Search code examples
rustreferencelifetimealgebraic-data-types

Creating recursive enum -- should I use lifetime references? (Rust)


I want to create an ADT like:

pub enum Predicate<'a>{
    And(Box<&'a Predicate>, Box<&'a Predicate>),
    Neg(Box<&'a Predicate>),
    Bool(LogicOp, Literal, Literal)
}

But apparently this is not the correct way to specify lifetimes.

My question is two-fold:

  1. What's the correct way to define lifetimes here?
  2. Is there a better way to tackle this problem? I don't want to clone everything each time, because everything is immutable, and because I don't want to create multiple copies. I also want to do stuff like
let foo = Predicate::Bool(whatever args);
let and = Predicate::And(&foo, &foo);
let neg = Predicate::Neg(&and);
let bar = Predicate::And(&and, &neg);

and so forth and continue to be able to use foo, and, and neg later on.


Solution

  • If everything really is immutable, then the simplest way to handle this scenario is with Rc/Arc (the only difference between the two is that the latter can be used for objects accessed from multiple threads.) You can define your enum as follows:

    pub enum Predicate {
        And(Rc<Predicate>, Rc<Predicate>),
        Neg(Rc<Predicate>),
        Bool(LogicOp, Literal, Literal)
    }
    

    An Rc is a reference-counted shared pointer to a heap-allocated object. You can clone it to obtain a new pointer to the internal data without any copying, and you will never have to worry about lifetimes: internally, the Rc keeps track of how many references are being held to its object, and automatically deallocates it when this number drops to zero. This bookkeeping incurs a small runtime cost whenever the Rc is cloned or dropped, but greatly simplifies dealing with this sort of shared ownership.

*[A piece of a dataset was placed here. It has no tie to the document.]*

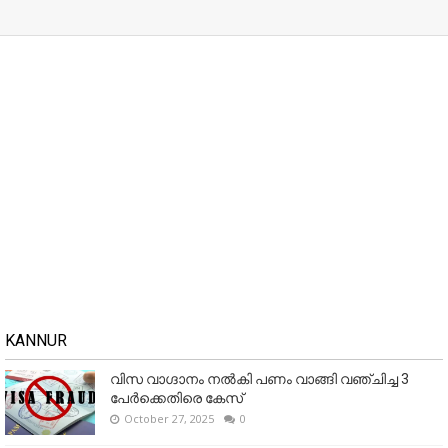
KANNUR
വിസ വാഗ്ദാനം നൽകി പണം വാങ്ങി വഞ്ചിച്ച 3
പേർക്കെതിരെ കേസ്
October 27, 2025
0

    Of course, the use of an Rc makes it somewhat more verbose to create predicates. The example you give would become:

    let foo = Rc::new(Predicate::Bool(whatever args));
    let and = Rc::new(Predicate::And(foo.clone(), foo.clone()));
    let neg = Rc::new(Predicate::Neg(and.clone()));
    let bar = Rc::new(Predicate::And(and.clone(), neg.clone()));
    

    (Technically not all these clones are necessary if you did not intend to use, say, neg later.)

    One way to ease this boilerplate is to use methods or associated functions on the Predicate type to create pre-Rced values, like so:

    impl Predicate {
        pub fn and(a: &Rc<Predicate>, b: &Rc<Predicate>) -> Rc<Predicate> {
            Rc::new(Predicate::And(a.clone(), b.clone())
        }
    
        pub fn neg(a: &Rc<Predicate>) -> Rc<Predicate> {
            Rc::new(Predicate::Neg(a.clone()))
        }
    
        pub fn boolean(op: LogicOp, a: Literal, b: Literal) -> Rc<Predicate> {
            Rc::new(Predicate::Bool(op, a, b))
        }
    }
    

    With this, your example becomes:

    let foo = Predicate::boolean(whatever args);
    let and = Predicate::and(&foo, &foo);
    let neg = Predicate::neg(&and);
    let bar = Predicate::and(&and, &neg);
    

    There is one unavoidable downside to this approach, though. You cannot match through an Rc without dereferencing it first, which can make working with Rc ADTs somewhat painful. See this question for details.